Contradictory to this point of view, Brautigan’s poem could be taken in such a way that one thinks technology is beauty that cannot be replaced and now has become “natural” to us as a human race. This begins in the first stanza with the parenthetical note in lines 1-2 “(and the sooner the better!)...“mutually” will animals and technology be one with each other. The poem continues with another note in the second stanza “(right now, please!)” which conveys the idea that technology is ready to be one with nature so that “deer [can] stroll...past computers” and not think twice about how the flowers they once knew are now large rectangular, man-made pieces of electronics. Finally, the last stanza almost insists that technology and mammals will live together in nature one day because it “has to be!” because it is the new “natural” ideal for humans, so other animals, therefore, should accept it as well.

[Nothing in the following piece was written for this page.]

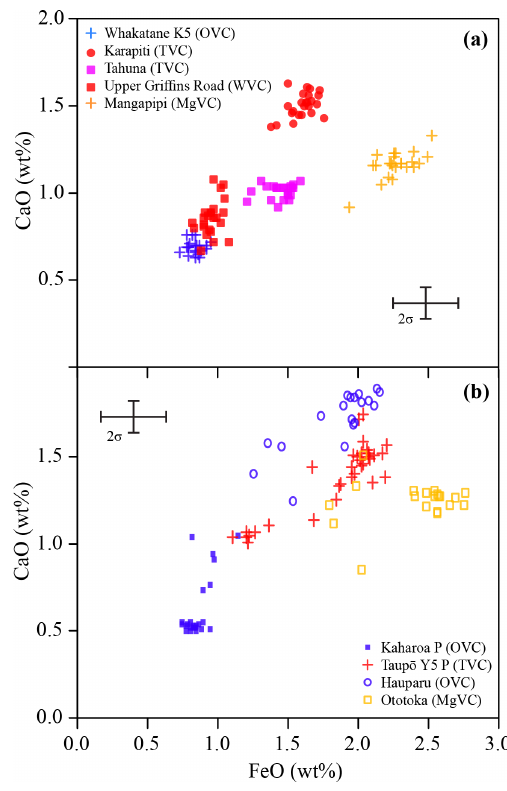
Figure 5. Examples of major-element bivariate plots for glass- shard analyses of tephras (presented on a normalised basis) which show (a) homogeneous signatures, where the standard deviation of the analysis is less than the analytical error (shown as 2 σ ), and (b) heterogeneous signatures, where the standard deviation of the anal- ysis is greater than the analytical error. Different colours indicate the differing caldera sources (shown in Fig. 1), and different sym- bols show the different tephras. P – proximal sample (see Table 1). Total iron is expressed as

Although both interpretations of this poem are compelling, I believe that Brautigan is truly anti-technology and conveys this through irony and satire. With the 21st century upon us, and technology at every bit of our finger tips, we as a human race have lost our connection with the natural world around us. We are more concerned with what e-mail we need to check on our Blackberry or what song to play next on our iPod. I think that it is through this satirical tone that Brautigan conveys his wish that humans connect back with nature.